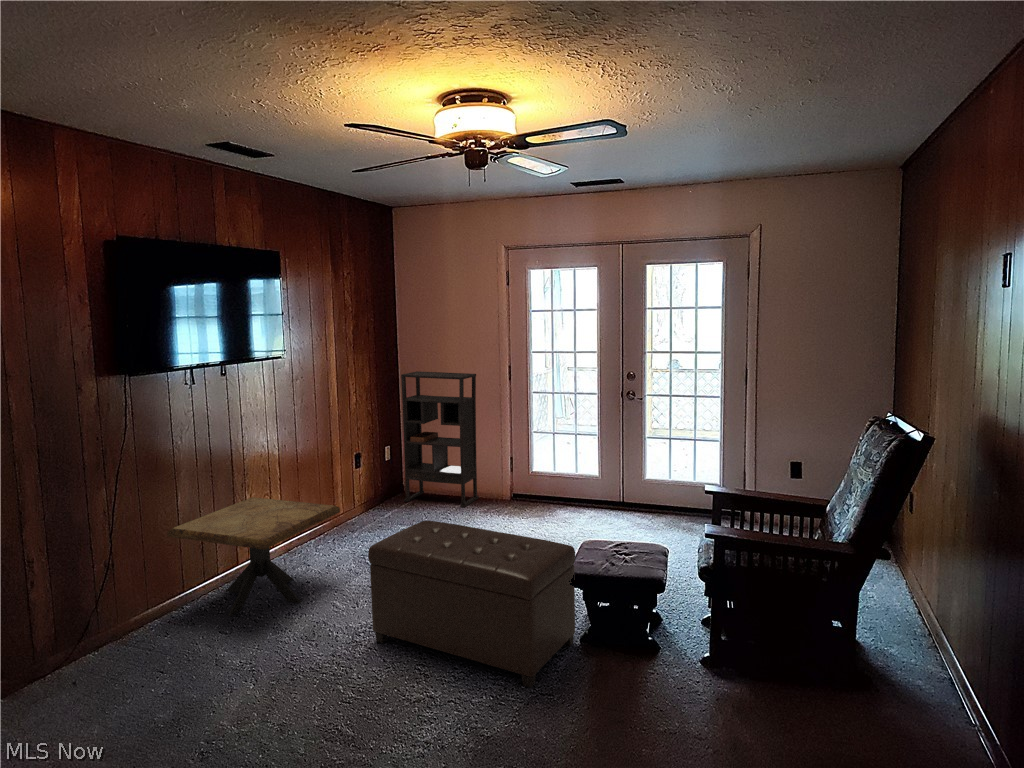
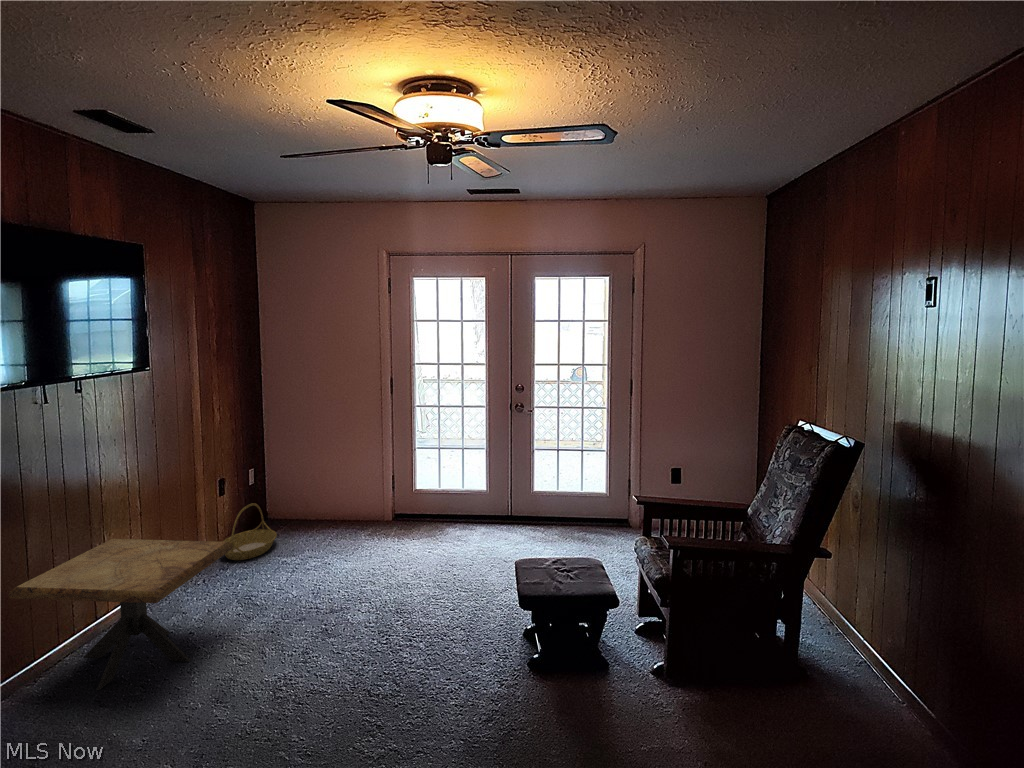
bookshelf: present [401,371,479,507] -> none [272,385,358,531]
basket: none [350,476,401,526] -> present [223,503,277,560]
ottoman: present [368,521,575,688] -> none [295,551,526,725]

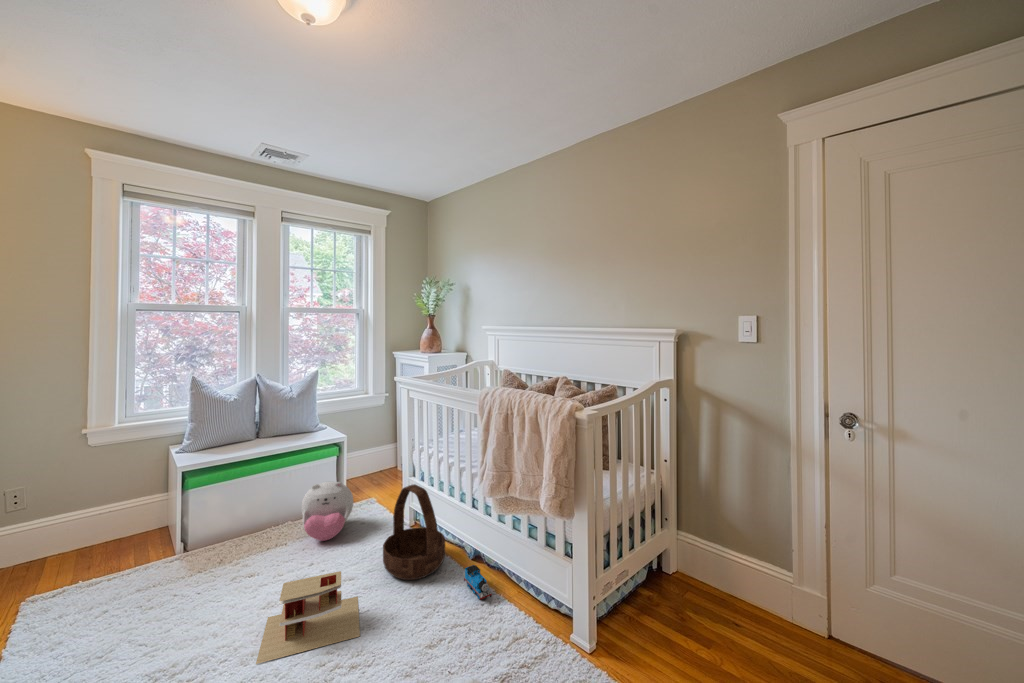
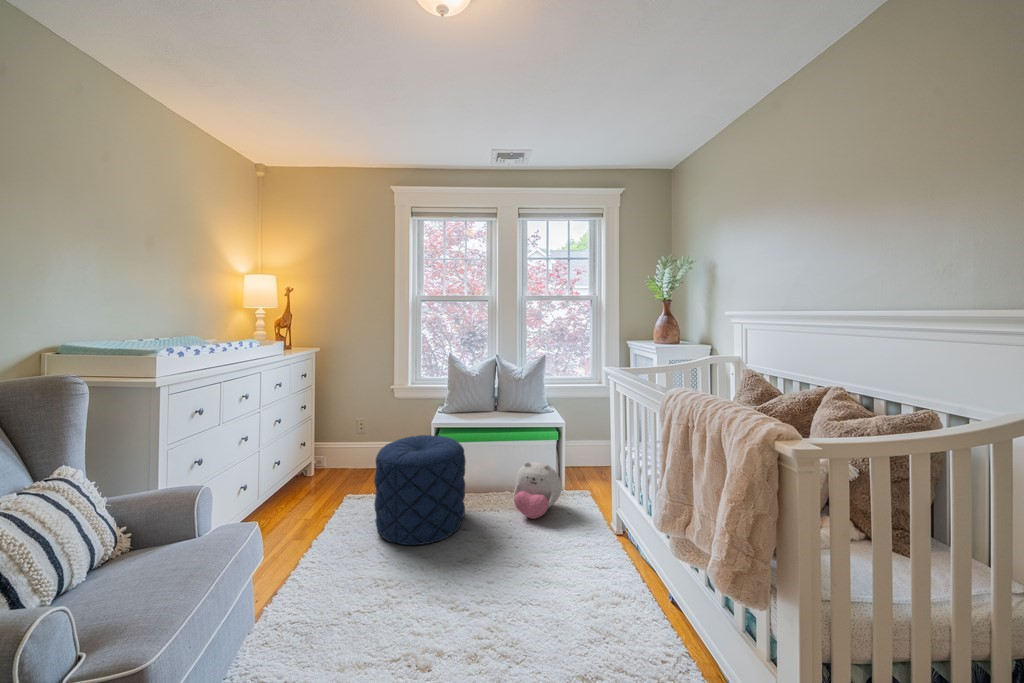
pouf: none [102,478,246,628] -> present [374,435,466,545]
basket: present [383,484,445,580] -> none [569,486,639,595]
toy train: present [464,565,492,600] -> none [649,605,678,658]
toy house: present [256,571,360,664] -> none [437,546,536,628]

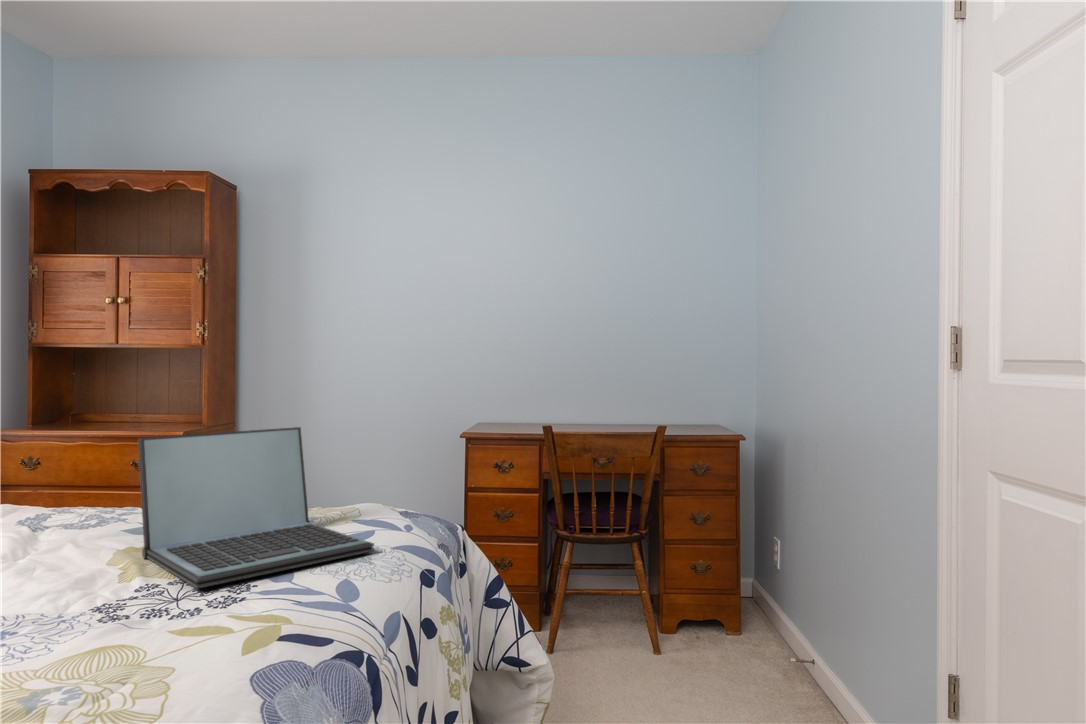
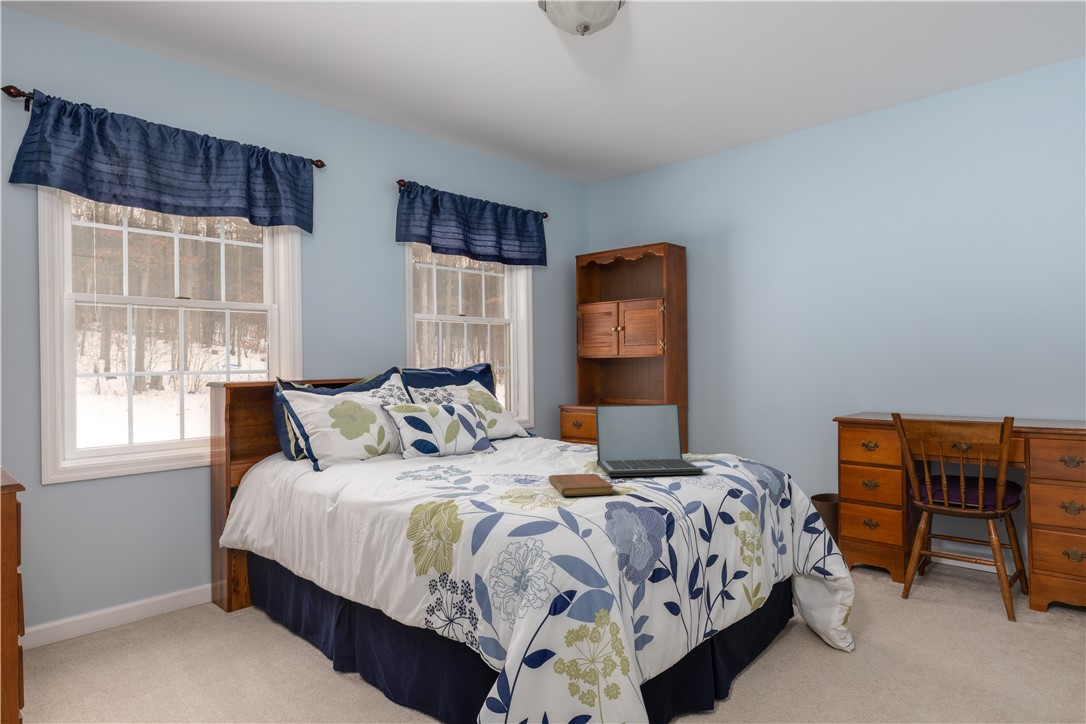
notebook: none [49,591,245,679] -> present [548,474,614,496]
- - -
## [Problem]
Write out the material above exactly; no pictures.

## [Exercise solution]
bookshelf: present [401,371,479,507] -> none [272,385,358,531]
basket: none [350,476,401,526] -> present [223,503,277,560]
ottoman: present [368,521,575,688] -> none [295,551,526,725]

pouf: none [102,478,246,628] -> present [374,435,466,545]
basket: present [383,484,445,580] -> none [569,486,639,595]
toy train: present [464,565,492,600] -> none [649,605,678,658]
toy house: present [256,571,360,664] -> none [437,546,536,628]

notebook: none [49,591,245,679] -> present [548,474,614,496]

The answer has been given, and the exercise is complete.